La bioéthique : maîtriser des pouvoirs neufs

C'est en décembre 1983 que François Mitterrand met en place le Comité national d'éthique pour les sciences de la vie et de la santé. « La science d'aujourd'hui prend souvent l'homme de vitesse », commente alors le président de la République. Il s'agit en somme de créer un organisme qui puisse, au moins sur le plan moral, nous éviter les mésaventures de l'apprenti sorcier. La liste des sujets soumis en deux ans à la réflexion des trente-six « sages » présidés par le professeur Jean Bernard est impressionnante : pêle-mêle, l'euthanasie, les mères porteuses et les différentes variantes de « bébés-éprouvettes », le diagnostic anténatal, les essais médicamenteux sur l'homme sain, les prélèvements d'organes et de tissus fœtaux, le génie génétique, les risques du diagnostic du Sida, les registres épidémiologiques...

Quand, en décembre 1985, se tiennent les deuxièmes Journées du Comité, chacun peut mesurer que sa création a été pleinement justifiée. Car des problèmes d'éthique se posent sans cesse aux médecins et aux biologistes – et, bien souvent, leur écho dans les médias soulève des controverses publiques. Peu avant les Journées 1985 prend place « l'affaire d'Amiens » : des médecins du centre hospitalier local ont injecté à un malade comateux, et dans un état désespéré, une importante quantité de sang par voie intraosseuse, pour étudier cette technique de transfusion. Dans ce cas précis, l'acte ne présentant pas d'intérêt pour le malade et pouvant avoir été très douloureux malgré le coma, les premières réactions ont été réprobatrices. Régulièrement, de tels épisodes viennent rappeler la nécessité d'une nouvelle morale de la médecine et de la biologie. Jadis, le médecin pouvait n'avoir comme guide éthique que le serment d'Hippocrate. Aujourd'hui, le premier venu des praticiens peut être confronté à des problèmes où le double respect de la personne humaine et de la science, prôné par Jean Bernard, paraît difficile à préserver.

Devant l'exigence d'une régulation et la crainte d'une réglementation excessive, bridant un exercice réclamant initiative et prise de responsabilité, il était logique de chercher à développer une éthique, une morale, plutôt qu'un système contraignant de lois et de règles administratives. Le Comité national d'éthique ne formule d'ailleurs que des recommandations et non des exigences, « en amont », selon Jean Bernard, des lois et de la déontologie. Et son action trouve d'ailleurs à s'exercer « en amont » même de la vie.

La bombe-pilule

Il est fort possible que l'histoire retienne, comme inventions principales du xxe siècle, la bombe atomique et la pilule anticonceptionnelle. La première a bouleversé les rapports entre les nations, la seconde a profondément modifié le fonctionnement des sociétés qui y ont accès. Malheureusement, si efficace qu'elle soit, elle n'a pu résoudre (pour l'instant ?) le problème éthique de l'avortement.
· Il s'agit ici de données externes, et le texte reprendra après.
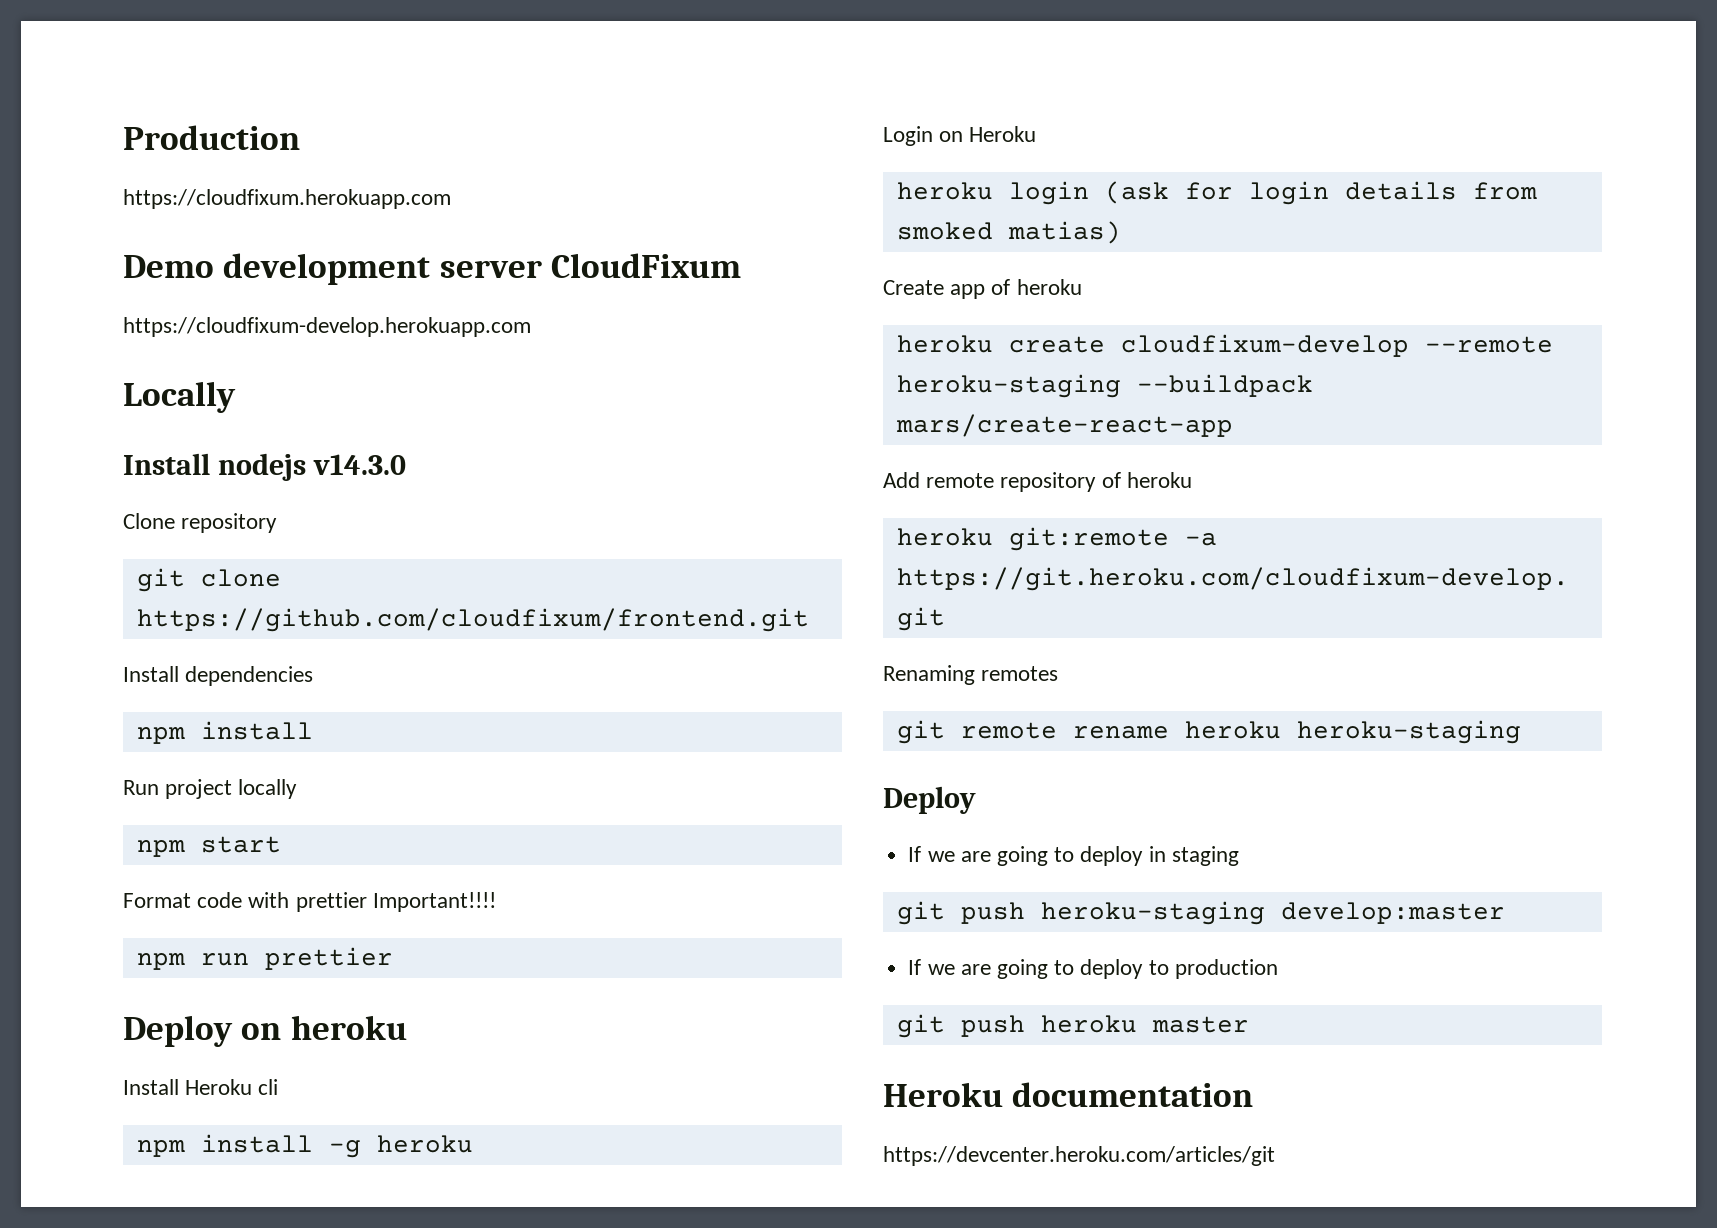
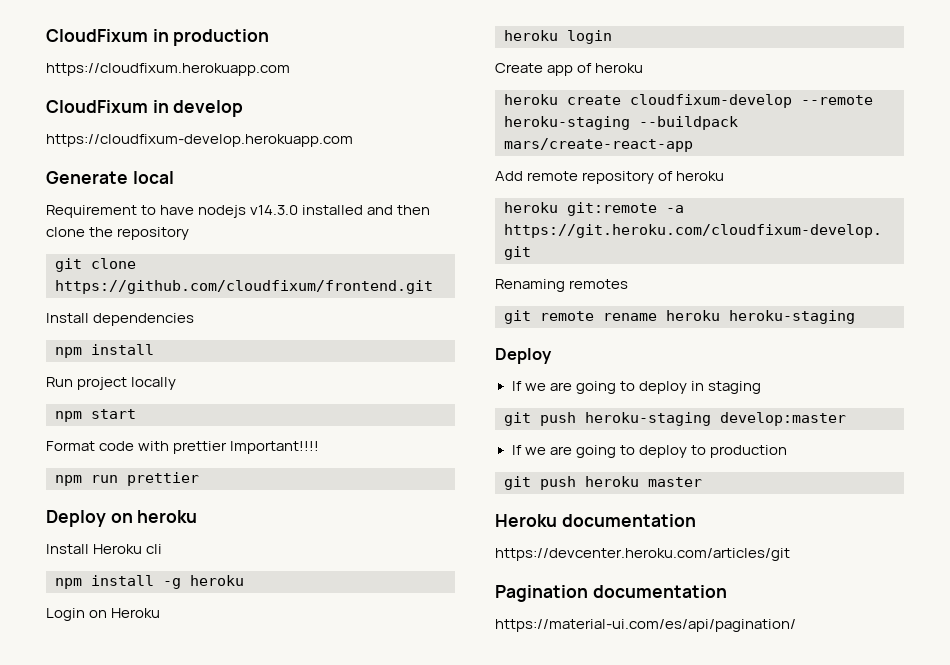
[123,125,300,150] [123,189,451,209] [123,253,741,285] Production // https://cloudfixum.herokuapp.com // Demo development server CloudFixum -> [46,29,270,46] [46,63,290,76] [46,100,244,117] CloudFixum in production // https://cloudfixum.herokuapp.com // CloudFixum in develop
[123,381,236,413] [123,453,406,481] [123,513,175,529] Locally // Install nodejs v14.3.0 // Clone -> [46,171,174,184] [46,205,431,218] [46,227,114,237] Generate local // Requirement to have nodejs v14.3.0 installed and then clone the
[1104,181,1537,205] [896,221,1121,244] (ask for login details from smoked matias) -> (612, 37) none
(1275, 1156) none -> [495,585,727,602] [495,619,796,632] // Pagination documentation // https://material-ui.com/es/api/pagination/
Déjà, en 1978, une enquête – la dernière du genre – montrait que 96 % des femmes de 20 à 44 ans ne souhaitant pas procréer utilisaient une méthode contraceptive. Celle-ci était de plus en plus souvent une méthode moderne : stérilet ou, surtout, pilule.

Pourtant, il semble que la consommation de la pilule ait atteint un palier, et des journaux féminins se sont fait l'écho d'un sentiment « d'esclavage » lié à sa prise quotidienne chez certaines jeunes femmes. Un sentiment qui explique peut-être en partie que l'avortement soit loin d'avoir disparu.

La loi sur l'IVG, l'interruption volontaire de grossesse, a été considérée par Jean Bernard comme « périmée à peine votée » – et ce, malgré sa confirmation en 1979 après le vote de 1975. Elle aura cependant permis de réduire à un chiffre très faible le nombre de femmes françaises allant demander un avortement à l'étranger, et à presque zéro le nombre de décès liés à l'avortement. Par ailleurs, la loi n'a pas provoqué l'inflation d'IVG redoutée par certains, même s'il est bon de demeurer attentif et d'informer les jeunes pour éviter toute dérive.